Monday, April 27, 2009

My review for The Noticer

Orange Beach, Alabama is a typical American town - it's filled with people with a lot of needs, from failing marriages to bankrupt businesses to lonely lives. But one by one, lives are changed by a mysterious old drifter known only as Jones. Jones insists that all it takes is a little perspective on your problems to change your life and realize that things are not as bad as they seem to be. As he travels throughout the town, he touches many lives, offering wisdom and hope to those who need it.
"The Noticer" is very different from any other book I've ever read.
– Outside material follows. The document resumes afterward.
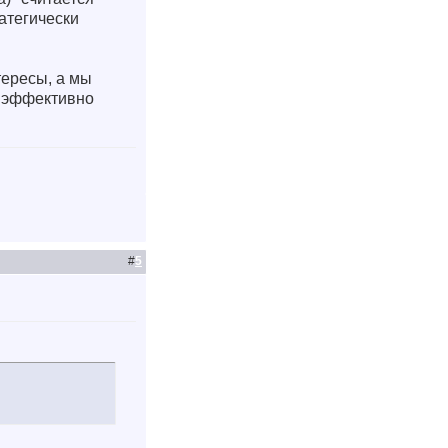
ратегически
тересы, а мы
ы эффективно
#
5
Part fiction, part self-help, and part good old fashioned wisdom and advice, it definitely makes you think. It gives you, as Jones would say, a little perspective. It also includes a detailed discussion guide that would generate some really good topics for a book club. The sound advice and encouragement it offers, as well as the author's own inspirational life story, would make it a great choice for anyone going through a transition or a difficult time in their life. It made me think about the people who have influenced my own life as well, often in ways they never even realized. It's definitely a book I will pass along to others.

Sunday, April 26, 2009

My review for The Rivers Run Dry

Raleigh Harmon's life is not going well. A disciplinary transfer lands the Southern FBI agent far from home in Seattle with an egotistical supervisor. Add to the mix her mom, who has moved with her to live with the quirky sister of Raleigh's deceased father, and the disappearance of a young hiker who may have been kidnapped, and things gets a little crazy.
I really enjoyed "The Rivers Run Dry." It includes quite an interesting cast of characters, from Raleigh's New Age aunt and her friend Claire the Clairovyant, who is all too eager to help Raleigh solve a case - and leads to to some pretty funny episodes; to the ever-evolving list of suspects in the disappearance; to Raleigh's quirky co-workers and sometimes confusing boss. Not only is a great mystery with lots of surprises, but Sibella Giorello's writing style is beautifully descriptive. You can picture each scene is vivid detail. So often, especially when reading a mystery, I feel compelled to keep going simply by the plot - rarely do I find a book with not only a good plot, but one whose poetic language drives me to keep reading and keep enjoying it. This was a great introduction to Giorello's work, and I look forward to reading her next Raleigh Harmon novel, due out next year.